EXCERTO DO DOCUMENTO
====================

Esta é uma das suas obras mais conhecidas, sendo um dos quadros favoritos da artista e que lhe valeu o Prémio Revelação Amadeo de Souza Cardoso, em 1941, quando o pintou. Nele vemos Maria Keil ao centro voltada a 3/4, entregando-nos directamente o lado esquerdo do corpo. Encara-nos sem medo com um olhar sério, mas de certo modo dócil. Veste um casaco vermelho escuro e uma camisa branca cujas golas segura com as mãos, formando uma espécie de coração. Do lado esquerdo da obra conseguimos ver a parte de trás de uma tela, sugerindo que a artista se encontra no seu atelier. O fundo é colorido em tons de verde, bege e castanho, permitindo que a figura da artista se destaque.

O quadro está exposto na Biblioteca Municipal de Silves a pedido da própria artista, pois foi nessa cidade que nasceu e sempre mostrou orgulho nisso. Na sala infanto-juvenil do edifício, a obra faz-se acompanhar de uma cópia da carta que Maria Keil escreveu a explicar o motivo da doação.

====================

MATERIAL APRESENTADO
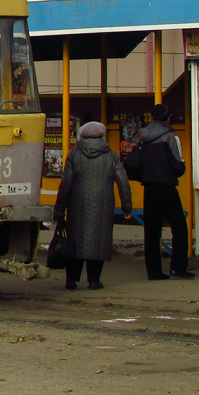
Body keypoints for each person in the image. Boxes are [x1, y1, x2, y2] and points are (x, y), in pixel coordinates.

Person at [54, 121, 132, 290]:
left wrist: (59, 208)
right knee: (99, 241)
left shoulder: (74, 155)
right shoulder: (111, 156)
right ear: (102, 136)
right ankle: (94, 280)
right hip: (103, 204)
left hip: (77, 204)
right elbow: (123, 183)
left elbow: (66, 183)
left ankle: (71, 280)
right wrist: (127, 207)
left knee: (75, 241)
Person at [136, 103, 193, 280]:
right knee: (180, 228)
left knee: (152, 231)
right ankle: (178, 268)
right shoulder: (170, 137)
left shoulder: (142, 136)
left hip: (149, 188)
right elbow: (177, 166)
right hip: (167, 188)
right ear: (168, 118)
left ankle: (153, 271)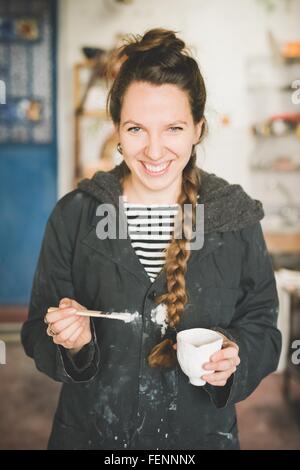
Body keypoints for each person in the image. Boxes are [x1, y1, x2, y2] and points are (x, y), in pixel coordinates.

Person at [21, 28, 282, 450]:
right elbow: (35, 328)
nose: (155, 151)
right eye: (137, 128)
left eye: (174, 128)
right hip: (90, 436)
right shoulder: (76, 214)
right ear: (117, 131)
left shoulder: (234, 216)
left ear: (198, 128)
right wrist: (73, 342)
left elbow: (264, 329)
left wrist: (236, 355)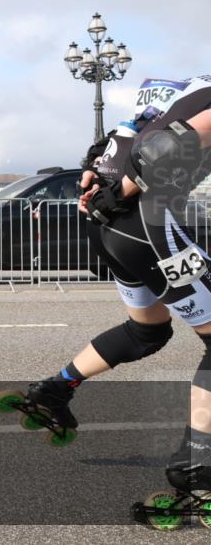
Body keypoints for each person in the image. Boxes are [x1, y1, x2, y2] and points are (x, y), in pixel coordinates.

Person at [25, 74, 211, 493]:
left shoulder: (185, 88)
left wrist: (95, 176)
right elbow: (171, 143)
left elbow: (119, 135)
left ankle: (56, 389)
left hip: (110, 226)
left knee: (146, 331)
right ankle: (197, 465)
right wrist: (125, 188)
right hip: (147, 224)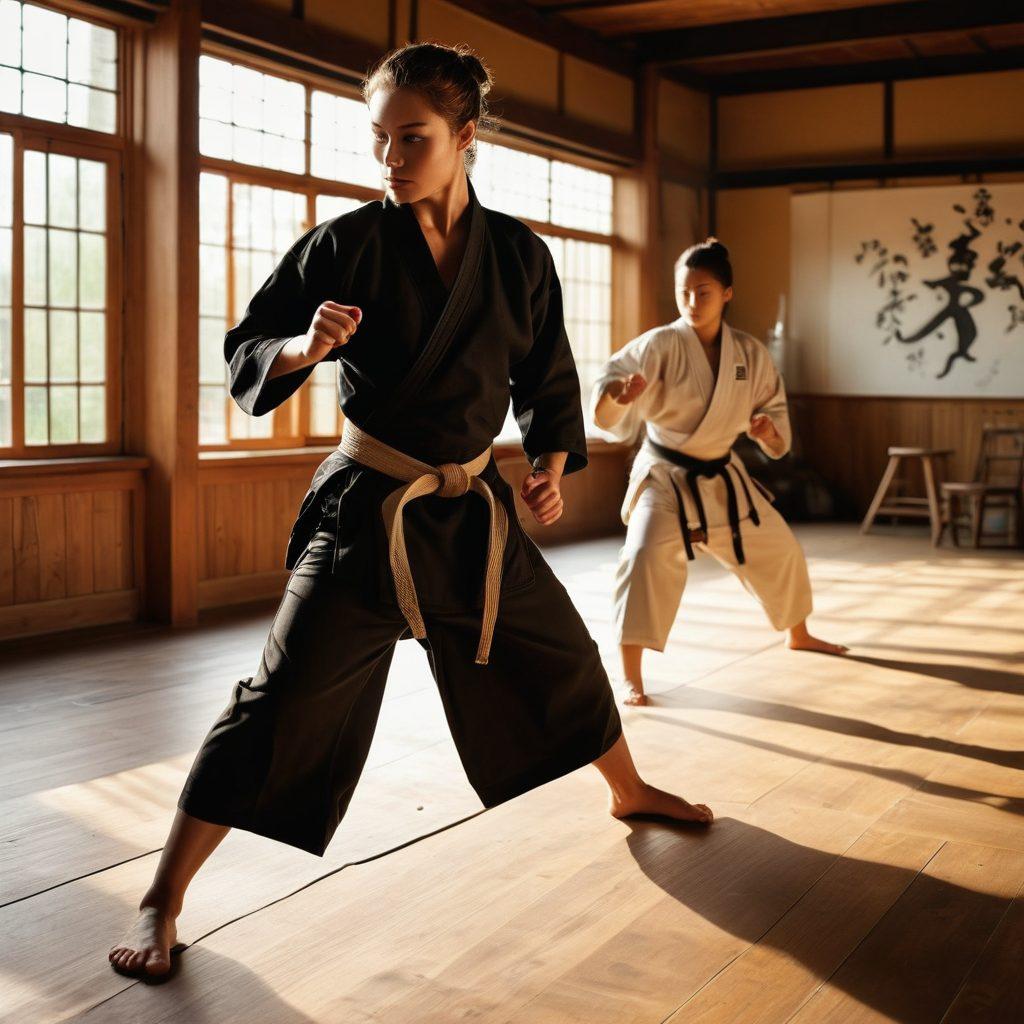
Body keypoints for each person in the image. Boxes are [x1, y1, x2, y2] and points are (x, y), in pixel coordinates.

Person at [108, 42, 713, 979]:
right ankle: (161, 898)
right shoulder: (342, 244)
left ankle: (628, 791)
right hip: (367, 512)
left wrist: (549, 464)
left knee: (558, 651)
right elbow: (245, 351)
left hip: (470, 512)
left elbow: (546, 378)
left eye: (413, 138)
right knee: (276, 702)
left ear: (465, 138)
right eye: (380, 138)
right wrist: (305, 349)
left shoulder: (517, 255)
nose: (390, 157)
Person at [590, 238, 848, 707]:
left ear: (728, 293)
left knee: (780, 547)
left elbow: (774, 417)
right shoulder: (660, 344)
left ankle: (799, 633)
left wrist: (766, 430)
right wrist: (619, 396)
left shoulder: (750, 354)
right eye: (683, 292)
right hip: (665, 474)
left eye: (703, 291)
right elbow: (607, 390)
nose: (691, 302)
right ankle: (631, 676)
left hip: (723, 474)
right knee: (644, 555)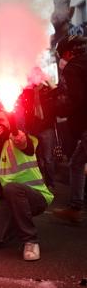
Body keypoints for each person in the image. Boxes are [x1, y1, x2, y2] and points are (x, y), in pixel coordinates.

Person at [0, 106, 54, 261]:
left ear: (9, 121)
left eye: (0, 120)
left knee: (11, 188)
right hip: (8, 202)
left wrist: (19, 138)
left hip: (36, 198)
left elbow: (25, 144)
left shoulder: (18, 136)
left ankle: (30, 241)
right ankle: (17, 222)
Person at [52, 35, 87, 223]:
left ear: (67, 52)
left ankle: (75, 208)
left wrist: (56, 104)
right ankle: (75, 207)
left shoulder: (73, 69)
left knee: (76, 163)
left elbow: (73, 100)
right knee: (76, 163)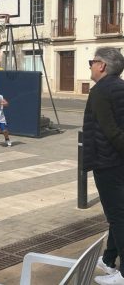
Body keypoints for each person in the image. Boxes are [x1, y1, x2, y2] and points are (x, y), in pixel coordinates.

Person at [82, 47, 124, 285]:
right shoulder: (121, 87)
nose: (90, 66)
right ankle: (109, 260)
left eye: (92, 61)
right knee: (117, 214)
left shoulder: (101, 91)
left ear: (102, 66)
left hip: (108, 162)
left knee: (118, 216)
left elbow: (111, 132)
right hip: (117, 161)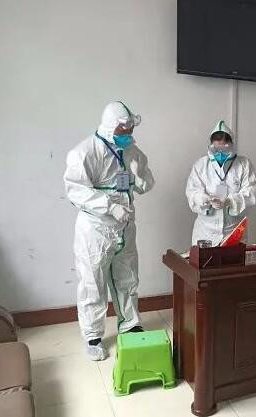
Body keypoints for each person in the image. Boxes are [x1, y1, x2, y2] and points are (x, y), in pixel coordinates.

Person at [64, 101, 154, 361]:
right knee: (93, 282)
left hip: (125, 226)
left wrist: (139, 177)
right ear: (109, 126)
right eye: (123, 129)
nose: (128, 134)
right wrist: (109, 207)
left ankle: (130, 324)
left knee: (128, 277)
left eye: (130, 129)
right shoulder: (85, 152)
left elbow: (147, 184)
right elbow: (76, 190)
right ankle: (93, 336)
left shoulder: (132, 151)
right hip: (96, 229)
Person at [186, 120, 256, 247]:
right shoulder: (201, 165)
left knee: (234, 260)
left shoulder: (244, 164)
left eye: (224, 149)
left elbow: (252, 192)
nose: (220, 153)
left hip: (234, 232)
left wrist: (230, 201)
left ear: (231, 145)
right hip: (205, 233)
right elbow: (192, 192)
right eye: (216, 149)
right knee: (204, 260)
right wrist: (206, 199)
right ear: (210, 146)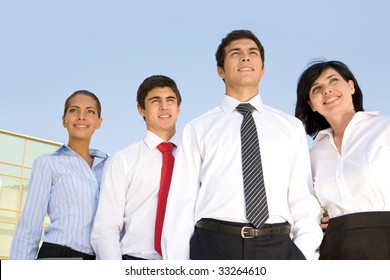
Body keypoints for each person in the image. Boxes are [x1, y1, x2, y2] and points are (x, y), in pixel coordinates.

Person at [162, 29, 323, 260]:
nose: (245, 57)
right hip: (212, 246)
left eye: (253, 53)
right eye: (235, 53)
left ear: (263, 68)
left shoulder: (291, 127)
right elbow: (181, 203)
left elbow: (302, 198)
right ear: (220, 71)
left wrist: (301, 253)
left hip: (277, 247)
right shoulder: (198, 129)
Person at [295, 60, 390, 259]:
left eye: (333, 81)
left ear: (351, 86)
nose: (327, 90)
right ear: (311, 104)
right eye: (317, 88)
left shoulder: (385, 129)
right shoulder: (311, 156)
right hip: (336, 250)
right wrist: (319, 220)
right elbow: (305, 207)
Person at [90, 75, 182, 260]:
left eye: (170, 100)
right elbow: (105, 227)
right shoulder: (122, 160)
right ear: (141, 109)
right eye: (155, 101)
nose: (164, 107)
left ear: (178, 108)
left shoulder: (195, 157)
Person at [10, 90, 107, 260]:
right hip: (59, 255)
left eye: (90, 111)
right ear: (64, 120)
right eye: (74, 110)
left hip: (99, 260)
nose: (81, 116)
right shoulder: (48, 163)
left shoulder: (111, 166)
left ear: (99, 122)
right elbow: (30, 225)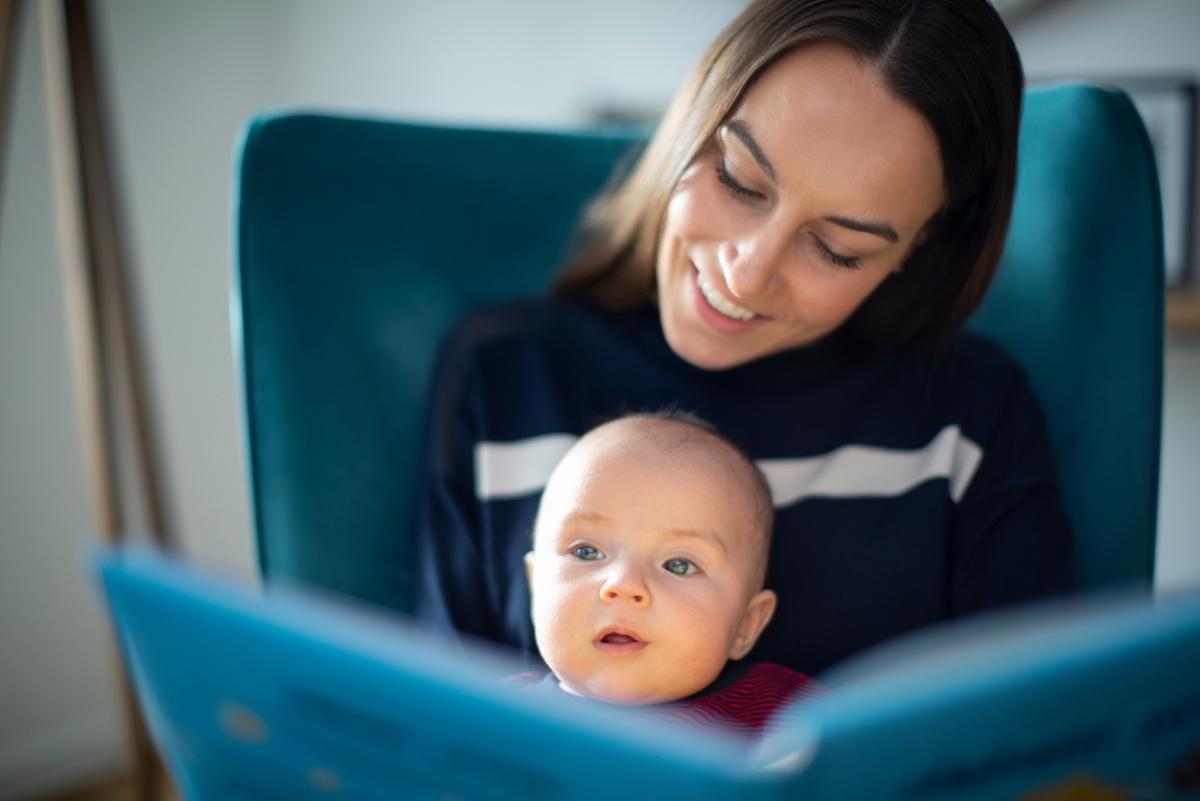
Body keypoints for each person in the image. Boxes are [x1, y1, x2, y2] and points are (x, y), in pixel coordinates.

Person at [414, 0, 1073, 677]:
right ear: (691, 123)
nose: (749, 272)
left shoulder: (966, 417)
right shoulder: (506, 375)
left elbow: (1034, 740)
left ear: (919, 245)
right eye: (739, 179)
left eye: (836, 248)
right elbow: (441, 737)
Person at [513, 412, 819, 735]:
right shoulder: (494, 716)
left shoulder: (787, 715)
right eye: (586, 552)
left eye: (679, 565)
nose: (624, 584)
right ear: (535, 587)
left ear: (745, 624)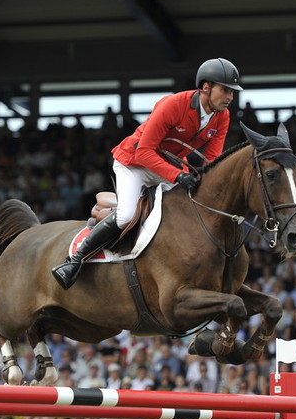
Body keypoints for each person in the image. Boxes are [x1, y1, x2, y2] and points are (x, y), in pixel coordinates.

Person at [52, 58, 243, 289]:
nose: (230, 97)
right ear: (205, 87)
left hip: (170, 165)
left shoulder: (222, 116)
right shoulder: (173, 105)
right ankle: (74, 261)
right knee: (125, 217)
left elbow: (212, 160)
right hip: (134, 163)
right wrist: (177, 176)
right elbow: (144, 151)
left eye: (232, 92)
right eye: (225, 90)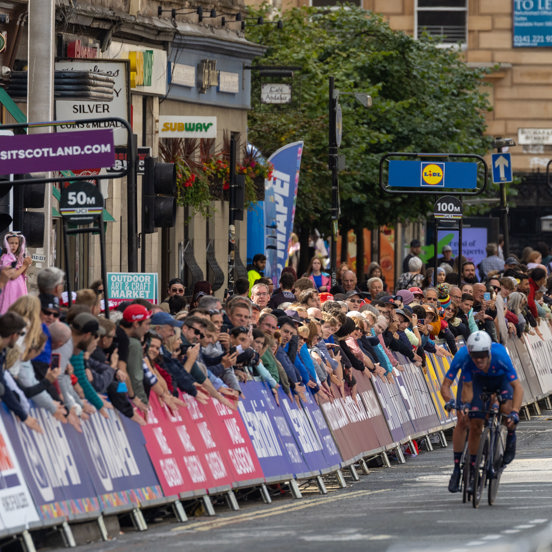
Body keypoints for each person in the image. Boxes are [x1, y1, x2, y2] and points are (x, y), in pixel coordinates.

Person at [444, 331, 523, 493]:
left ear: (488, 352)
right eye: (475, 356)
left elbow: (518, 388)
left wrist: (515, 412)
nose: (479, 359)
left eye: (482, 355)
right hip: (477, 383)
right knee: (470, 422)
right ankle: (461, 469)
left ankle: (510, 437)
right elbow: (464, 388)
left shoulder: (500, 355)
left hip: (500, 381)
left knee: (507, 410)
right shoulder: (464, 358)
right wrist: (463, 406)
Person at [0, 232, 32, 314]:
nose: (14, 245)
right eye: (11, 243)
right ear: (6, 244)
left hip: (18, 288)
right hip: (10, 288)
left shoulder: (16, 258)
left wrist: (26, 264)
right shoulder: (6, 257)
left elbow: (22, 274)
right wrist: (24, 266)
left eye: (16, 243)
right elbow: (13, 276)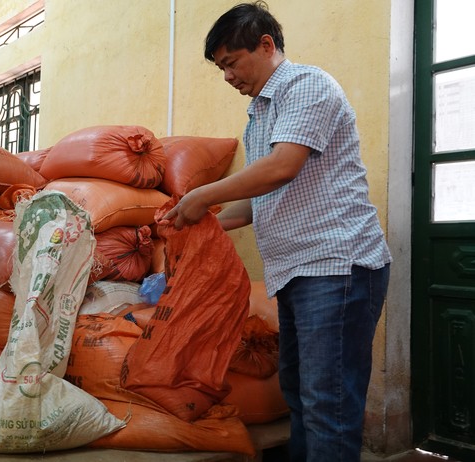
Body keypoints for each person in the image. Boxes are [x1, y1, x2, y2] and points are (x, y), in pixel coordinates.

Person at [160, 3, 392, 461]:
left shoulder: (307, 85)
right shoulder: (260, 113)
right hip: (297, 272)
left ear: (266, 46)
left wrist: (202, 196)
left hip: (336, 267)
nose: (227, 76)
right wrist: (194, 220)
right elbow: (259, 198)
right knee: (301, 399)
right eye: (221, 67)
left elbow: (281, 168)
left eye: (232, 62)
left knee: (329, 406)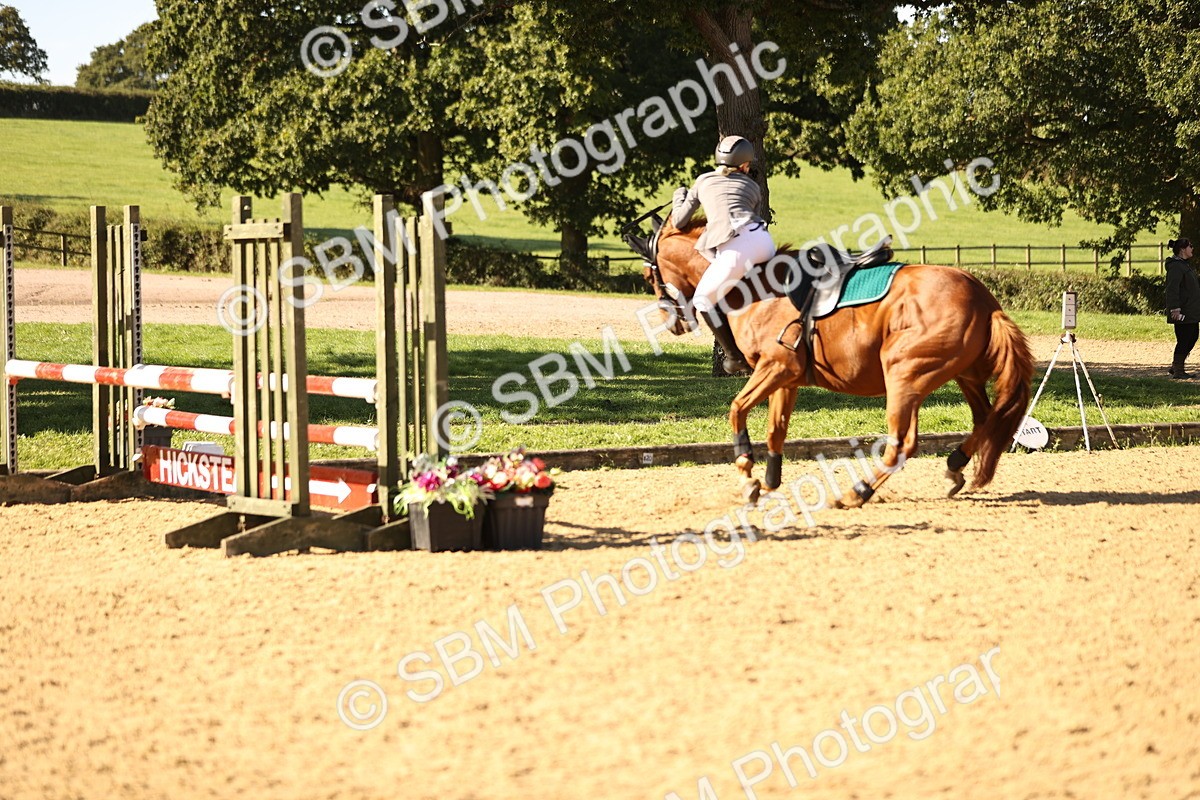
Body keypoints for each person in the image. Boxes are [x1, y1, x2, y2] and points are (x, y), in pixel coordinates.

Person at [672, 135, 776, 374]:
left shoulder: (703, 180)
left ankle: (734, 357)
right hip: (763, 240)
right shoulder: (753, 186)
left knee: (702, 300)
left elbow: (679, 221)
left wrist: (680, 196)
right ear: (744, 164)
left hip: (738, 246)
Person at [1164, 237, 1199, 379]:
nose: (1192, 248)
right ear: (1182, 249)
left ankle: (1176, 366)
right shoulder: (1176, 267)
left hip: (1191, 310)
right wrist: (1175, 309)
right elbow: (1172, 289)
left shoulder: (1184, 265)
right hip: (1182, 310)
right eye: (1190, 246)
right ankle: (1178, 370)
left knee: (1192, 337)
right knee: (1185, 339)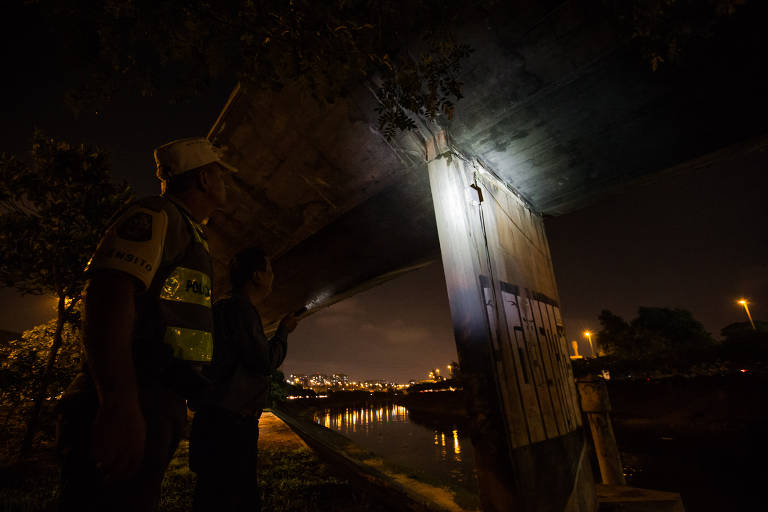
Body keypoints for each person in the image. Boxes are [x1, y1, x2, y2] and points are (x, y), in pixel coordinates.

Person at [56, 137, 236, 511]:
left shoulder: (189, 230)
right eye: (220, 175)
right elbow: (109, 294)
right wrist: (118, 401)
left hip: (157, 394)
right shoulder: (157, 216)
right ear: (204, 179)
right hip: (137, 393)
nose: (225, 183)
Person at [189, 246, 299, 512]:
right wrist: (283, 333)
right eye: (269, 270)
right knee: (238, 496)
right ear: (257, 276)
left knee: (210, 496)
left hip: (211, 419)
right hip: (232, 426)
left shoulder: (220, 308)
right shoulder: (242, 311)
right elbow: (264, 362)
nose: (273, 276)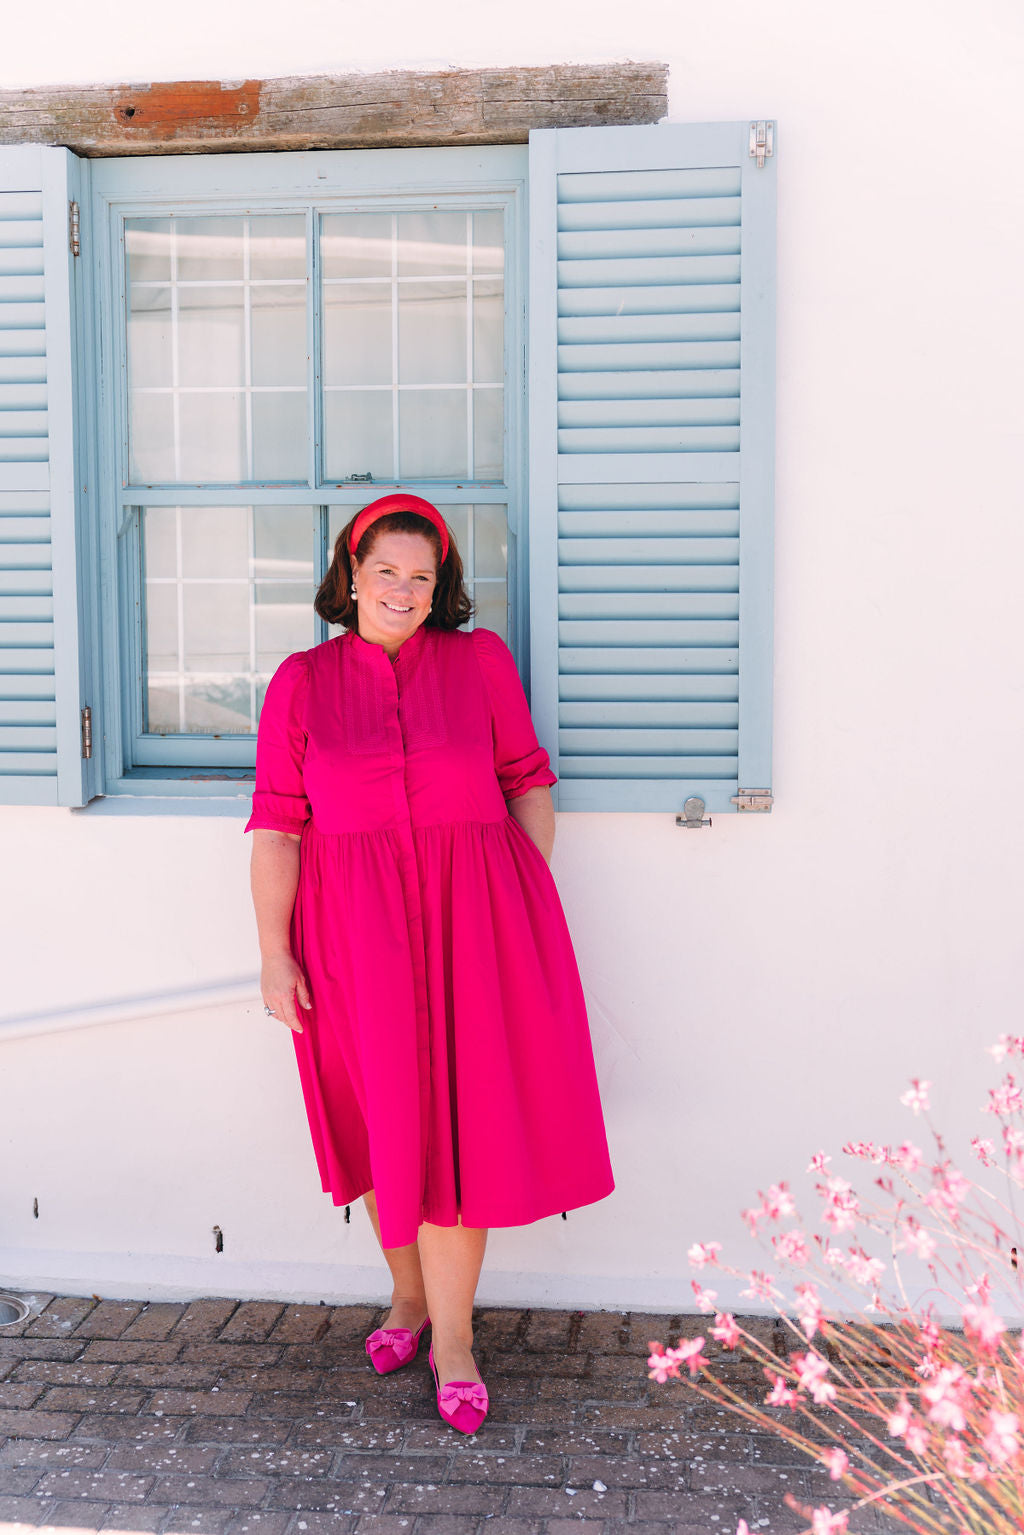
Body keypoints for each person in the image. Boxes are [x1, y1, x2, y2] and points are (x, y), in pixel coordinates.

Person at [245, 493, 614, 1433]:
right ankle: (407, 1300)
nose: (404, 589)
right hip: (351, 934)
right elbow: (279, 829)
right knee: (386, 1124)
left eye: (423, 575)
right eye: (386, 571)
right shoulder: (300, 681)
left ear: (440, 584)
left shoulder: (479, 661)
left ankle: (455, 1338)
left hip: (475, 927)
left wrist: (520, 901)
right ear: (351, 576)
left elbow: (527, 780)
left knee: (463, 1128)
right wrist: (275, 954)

====================

TRABALHO PROPOSTO
Transcreva, do excerto sobre o quadro de Maria Keil, o trecho de "Esta é uma das" a "artista se destaque.".

RESOLUÇÃO ESCRITA
Esta é uma das suas obras mais conhecidas, sendo um dos quadros favoritos da artista e que lhe valeu o Prémio Revelação Amadeo de Souza Cardoso, em 1941, quando o pintou. Nele vemos Maria Keil ao centro voltada a 3/4, entregando-nos directamente o lado esquerdo do corpo. Encara-nos sem medo com um olhar sério, mas de certo modo dócil. Veste um casaco vermelho escuro e uma camisa branca cujas golas segura com as mãos, formando uma espécie de coração. Do lado esquerdo da obra conseguimos ver a parte de trás de uma tela, sugerindo que a artista se encontra no seu atelier. O fundo é colorido em tons de verde, bege e castanho, permitindo que a figura da artista se destaque.